Овес наклонился и растерянно пожал плечами.
– Но он был всего лишь куклой, Овес! Им управляло Месиво. Погань. Оно пыталось создать новых ук’хуулов. Новых Крахов! Они, должно быть, не слишком хорошо общались, а может, безумие Коригари помешало или… черт, ему, наверное, потребовалось много лет, чтобы направить свой вывернутый разум в нужное русло. Он как чертов свин, который пытается заставить своего ездока сесть задом наперед, но довольствуется тем, что тот садится боком.
– Ты не можешь знать…
Блажка шикнула на него.
– Орки отдали Нашествию многих из своих сильнейших воинов, и все они погибли на болоте и стали месивом, которое нашло себе тело и пыталось восполнить их ряды. Все потому, что ук’хуулов, которые еще были в Дар’гесте, убил У’руул Тарга Бхал. Мой траханый близнец! Орк, которого допросили Клыки, сказал, их вообще не осталось.
– Блажка, нельзя доверять какому-то орку, которого потрошили, пока он говорил. Черт, он еще сказал, что моя мама – ведьма, которая исчезла из загона! Я уже молчу о том, что у Кул’хууна и его банды набухают стручки, когда дело касается орков. Тот тяжак мог наплести им, что все орки перед боем засовывают свои шары себе в зад, и Клыки уже на следующий день будут пытаться пропихнуть свои мешочки себе до самых щек.
– А Штукарь?
– Ну… да, я уверен, он тоже был бы не против такого. Я-то до сих пор не сомневаюсь, что этот пухлый урод из задних.
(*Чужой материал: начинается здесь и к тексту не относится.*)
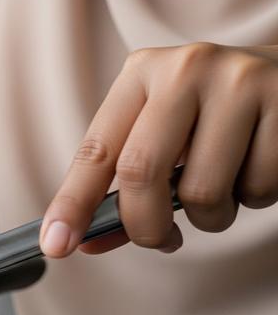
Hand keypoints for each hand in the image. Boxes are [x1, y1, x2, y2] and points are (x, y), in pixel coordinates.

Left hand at [41, 42, 277, 256]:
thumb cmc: (215, 115)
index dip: (73, 203)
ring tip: (225, 190)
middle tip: (160, 241)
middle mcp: (185, 69)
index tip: (55, 245)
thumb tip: (88, 242)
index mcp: (142, 73)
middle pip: (141, 173)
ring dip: (211, 216)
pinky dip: (256, 198)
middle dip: (145, 226)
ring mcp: (239, 81)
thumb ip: (129, 186)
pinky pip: (258, 187)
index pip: (96, 150)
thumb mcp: (165, 134)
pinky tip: (258, 167)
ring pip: (203, 191)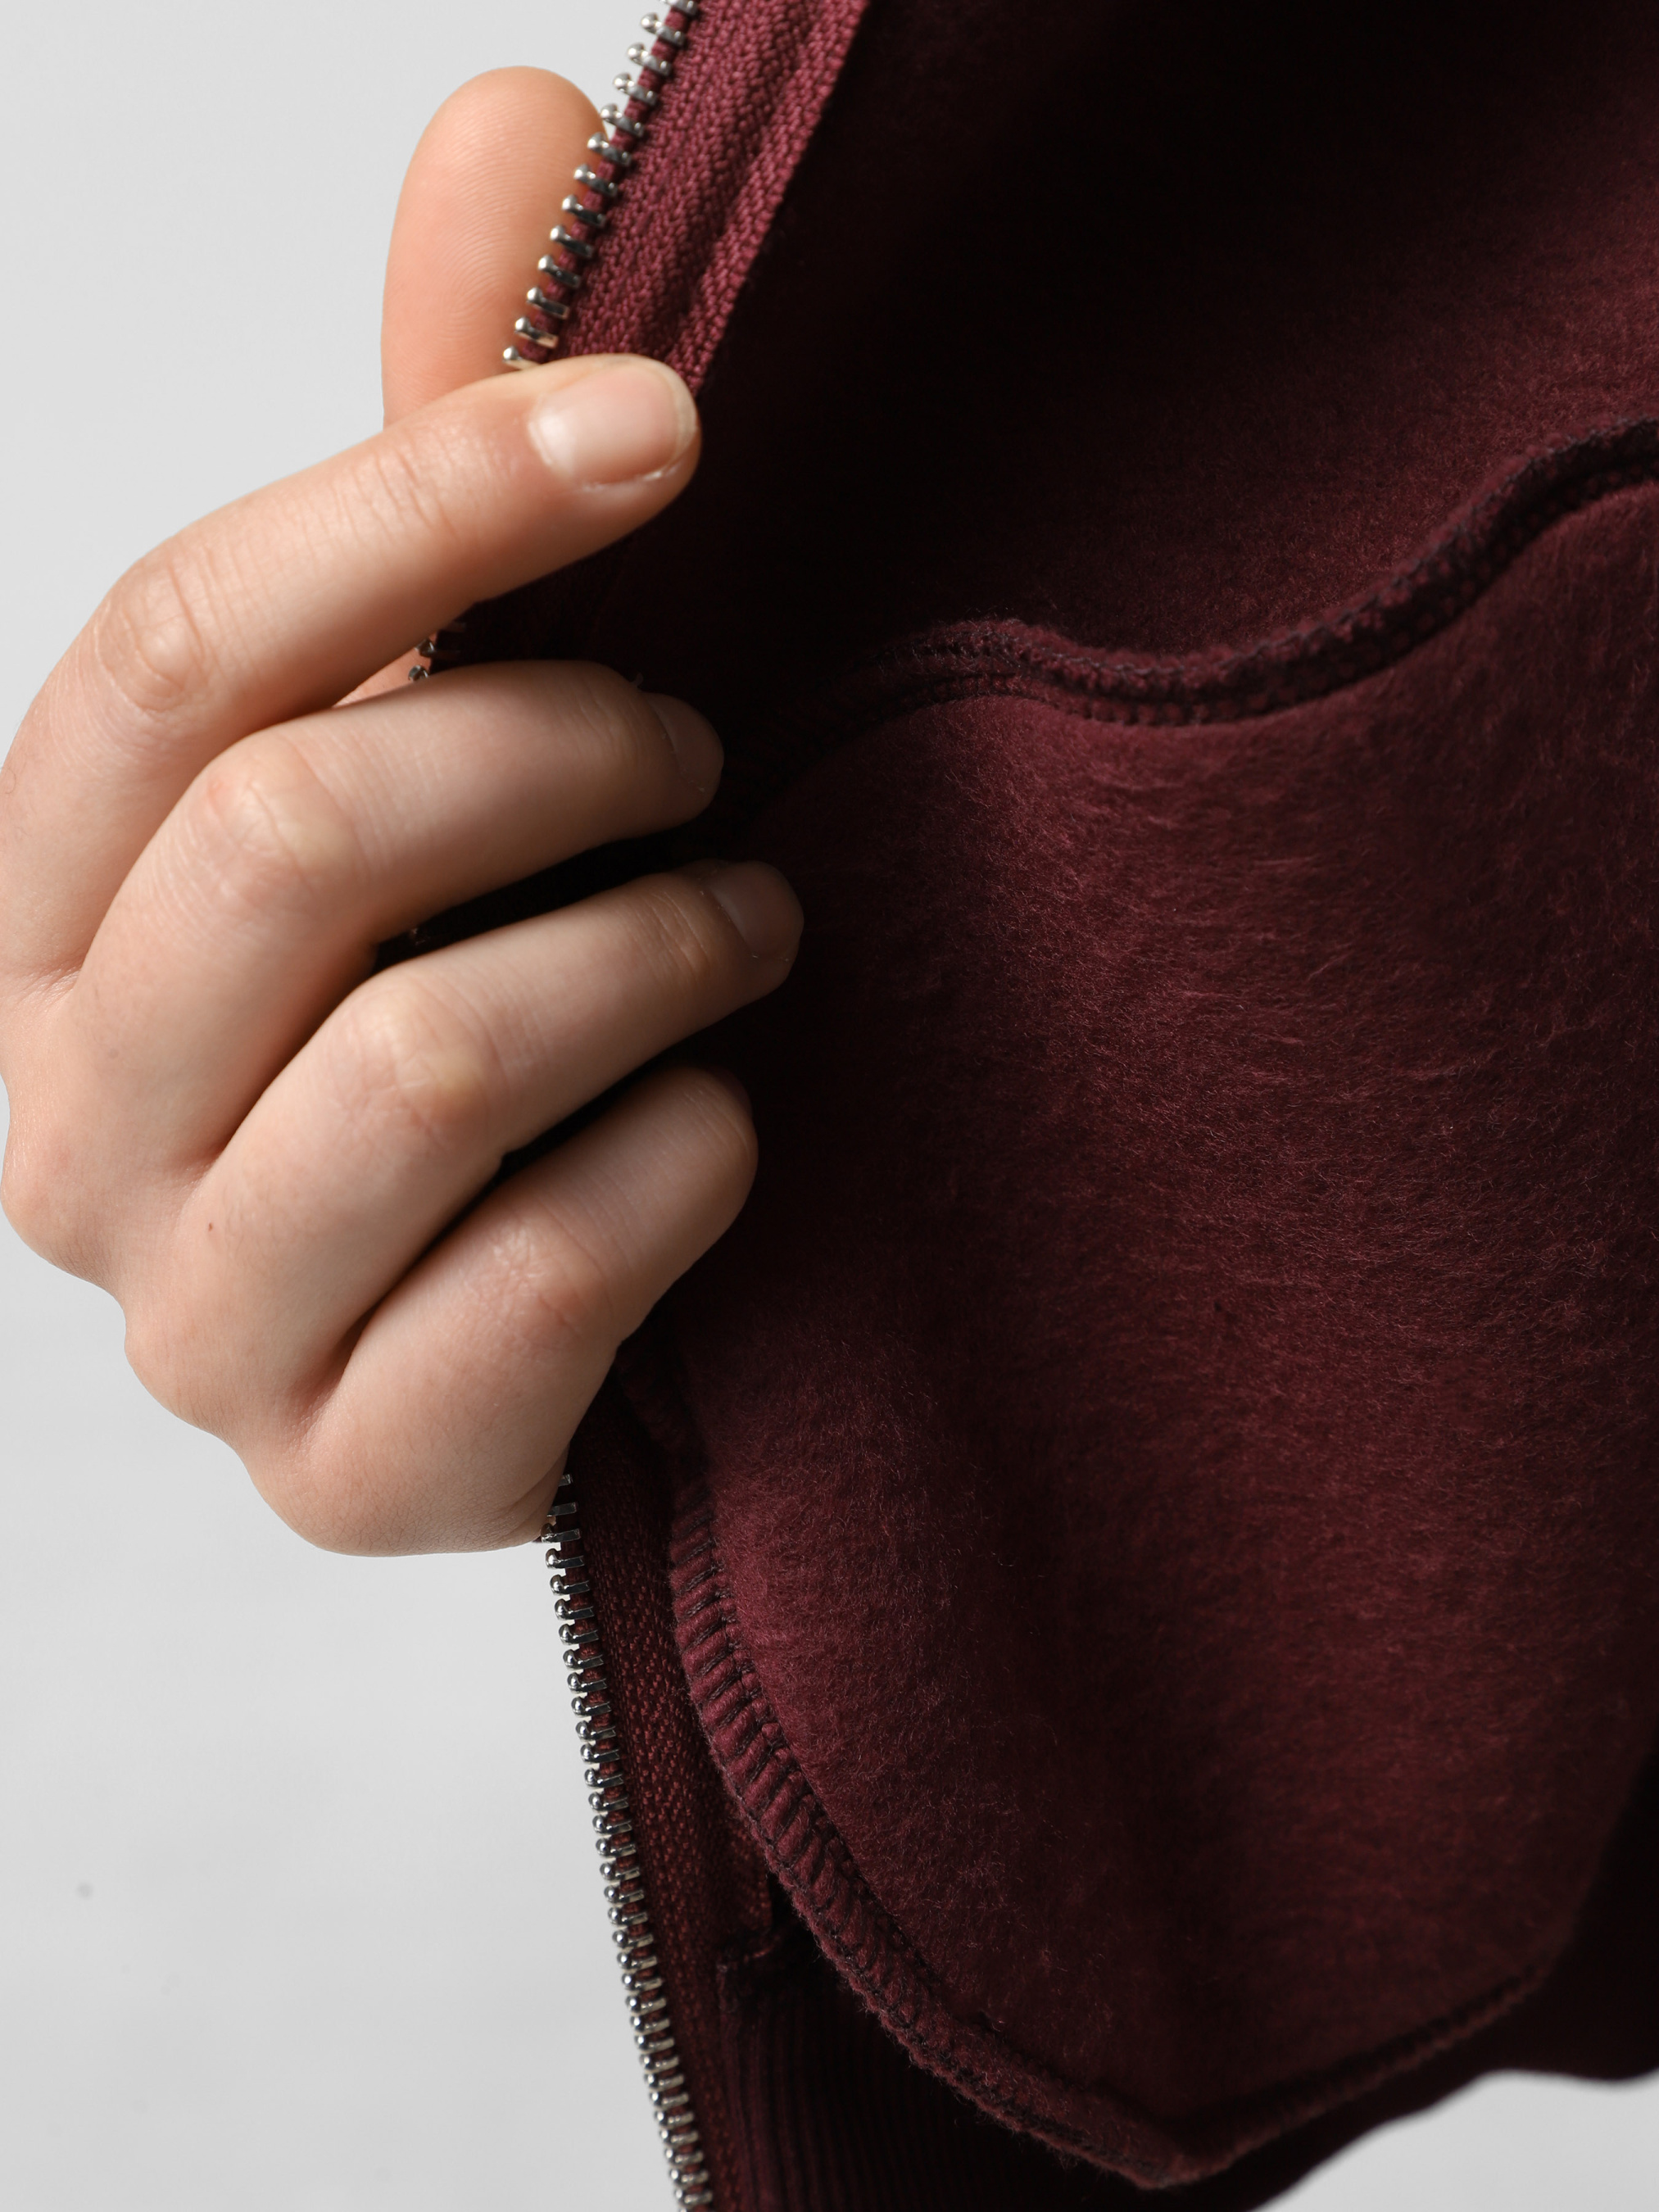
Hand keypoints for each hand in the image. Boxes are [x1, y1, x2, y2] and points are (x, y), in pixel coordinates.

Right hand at [0, 73, 800, 1553]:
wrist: (558, 1312)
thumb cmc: (488, 987)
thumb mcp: (454, 723)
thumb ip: (451, 461)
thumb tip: (509, 112)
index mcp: (51, 916)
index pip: (177, 657)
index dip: (426, 508)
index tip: (664, 425)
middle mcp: (66, 1126)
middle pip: (289, 846)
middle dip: (559, 754)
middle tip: (711, 753)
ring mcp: (195, 1328)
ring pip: (424, 1065)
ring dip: (652, 954)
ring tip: (751, 919)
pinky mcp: (347, 1479)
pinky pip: (536, 1286)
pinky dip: (684, 1173)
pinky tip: (734, 1130)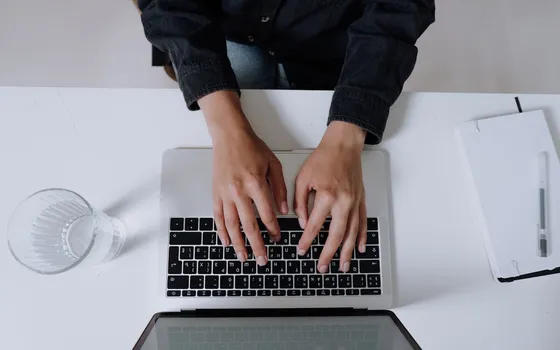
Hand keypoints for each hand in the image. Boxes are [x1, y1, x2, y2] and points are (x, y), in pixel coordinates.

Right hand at [199, 91, 287, 265]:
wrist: (229, 136)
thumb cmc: (252, 148)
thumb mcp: (273, 164)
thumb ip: (279, 188)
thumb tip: (283, 210)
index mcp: (255, 183)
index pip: (266, 213)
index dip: (273, 229)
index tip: (277, 238)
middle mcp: (238, 191)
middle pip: (249, 225)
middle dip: (257, 245)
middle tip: (262, 259)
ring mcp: (225, 194)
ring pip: (231, 225)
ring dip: (238, 244)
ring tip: (244, 257)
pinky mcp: (216, 194)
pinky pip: (218, 217)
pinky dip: (222, 231)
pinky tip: (227, 242)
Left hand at [294, 121, 367, 272]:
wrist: (344, 146)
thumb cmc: (324, 158)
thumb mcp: (303, 178)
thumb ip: (300, 202)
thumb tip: (302, 222)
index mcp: (326, 196)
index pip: (314, 226)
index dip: (306, 241)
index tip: (301, 250)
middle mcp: (343, 202)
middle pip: (336, 236)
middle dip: (328, 254)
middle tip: (322, 267)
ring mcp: (354, 202)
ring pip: (352, 233)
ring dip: (347, 252)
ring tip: (342, 266)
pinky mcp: (360, 200)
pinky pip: (362, 223)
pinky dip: (361, 237)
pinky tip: (359, 248)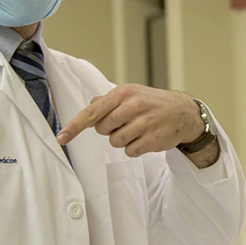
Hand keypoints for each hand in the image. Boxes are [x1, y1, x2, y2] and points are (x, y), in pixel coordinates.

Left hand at [57, 85, 204, 156]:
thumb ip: (108, 100)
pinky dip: (134, 148)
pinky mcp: (152, 139)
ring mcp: (144, 123)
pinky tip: (145, 138)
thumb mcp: (131, 93)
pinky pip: (130, 151)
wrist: (184, 113)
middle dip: (109, 130)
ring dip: (122, 140)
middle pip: (102, 129)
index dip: (75, 127)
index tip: (61, 138)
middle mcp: (133, 106)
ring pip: (115, 142)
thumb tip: (89, 105)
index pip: (92, 112)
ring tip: (137, 130)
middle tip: (124, 123)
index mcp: (124, 93)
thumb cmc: (153, 103)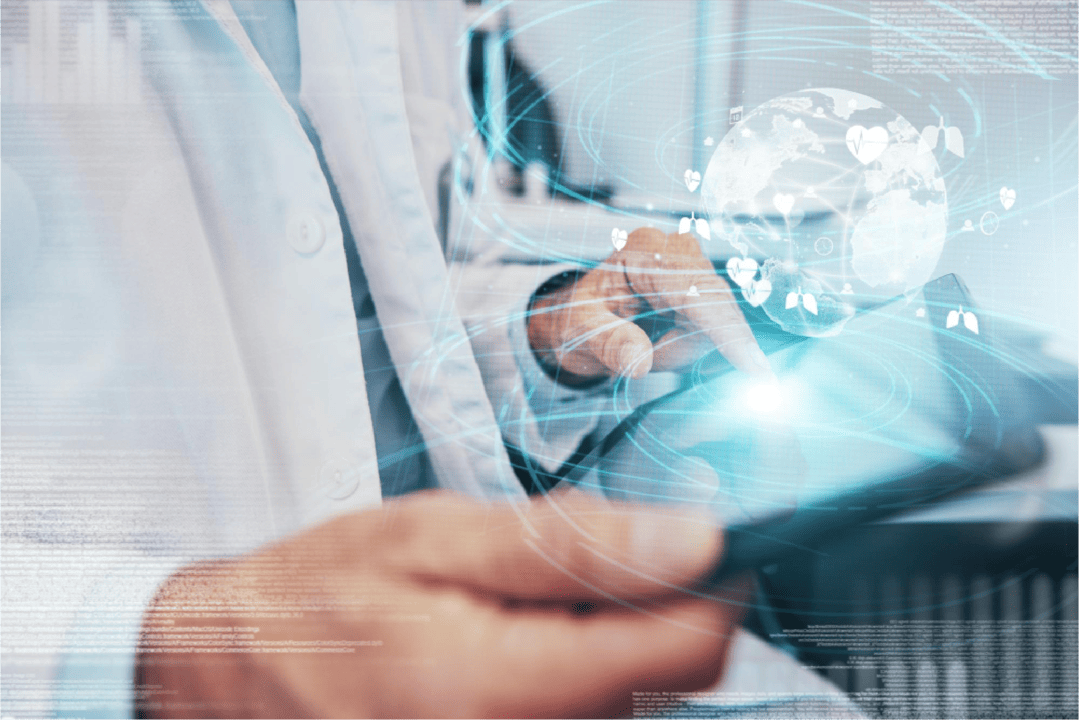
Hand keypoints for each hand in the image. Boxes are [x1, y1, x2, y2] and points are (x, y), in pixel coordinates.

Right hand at [136, 490, 747, 718]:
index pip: (688, 654)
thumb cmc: (318, 597)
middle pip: (664, 686)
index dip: (709, 586)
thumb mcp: (436, 535)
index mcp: (503, 689)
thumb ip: (572, 543)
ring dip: (597, 651)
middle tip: (553, 572)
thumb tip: (693, 537)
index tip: (689, 543)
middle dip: (637, 613)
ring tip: (513, 613)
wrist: (230, 673)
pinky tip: (509, 655)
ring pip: (627, 709)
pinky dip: (567, 684)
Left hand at [527, 227, 771, 383]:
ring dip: (682, 348)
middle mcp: (672, 250)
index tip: (755, 367)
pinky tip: (660, 343)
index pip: (696, 292)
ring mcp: (690, 268)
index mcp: (642, 250)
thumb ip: (609, 344)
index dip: (727, 331)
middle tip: (647, 357)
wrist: (576, 320)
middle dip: (685, 346)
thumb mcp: (579, 333)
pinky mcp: (699, 289)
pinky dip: (687, 347)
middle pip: (714, 308)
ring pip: (717, 323)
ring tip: (643, 346)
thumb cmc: (576, 318)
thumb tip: (640, 360)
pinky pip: (714, 329)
Блажка взмахнула рукой у Овса перед лицом.
– Нет! Штукарь заключил сделку с орками. Пообещал им не применять чуму против них. И они пришли, Овес! Ты правда считаешь, что тяжаки стали бы договариваться с жирным чужеземным чародеем-полукровкой, если бы у них оставались свои? Ук’хуулы убили бы его прежде, чем он успел бы рот открыть.
– Допустим, ты права. Но я все равно не вижу, куда прет тот бешеный свин, которого ты ведешь.
– Это могло быть нашим единственным шансом, Овес.
– Шансом на что?
– На то…
Ее оборвал голос, донесшийся со двора:
– Вождь.
Колпак.
У Блажки перехватило дыхание. Она шагнула к краю стены и выглянула навстречу бледному полукровке.
– Шакал?
– Очнулся.
Ворвавшись в комнату, Блажка обнаружила, что он не только пришел в себя, но и сел на кровати, свесив с нее голые ноги. Берил пыталась удержать его в постели, но ей не слишком удавалось.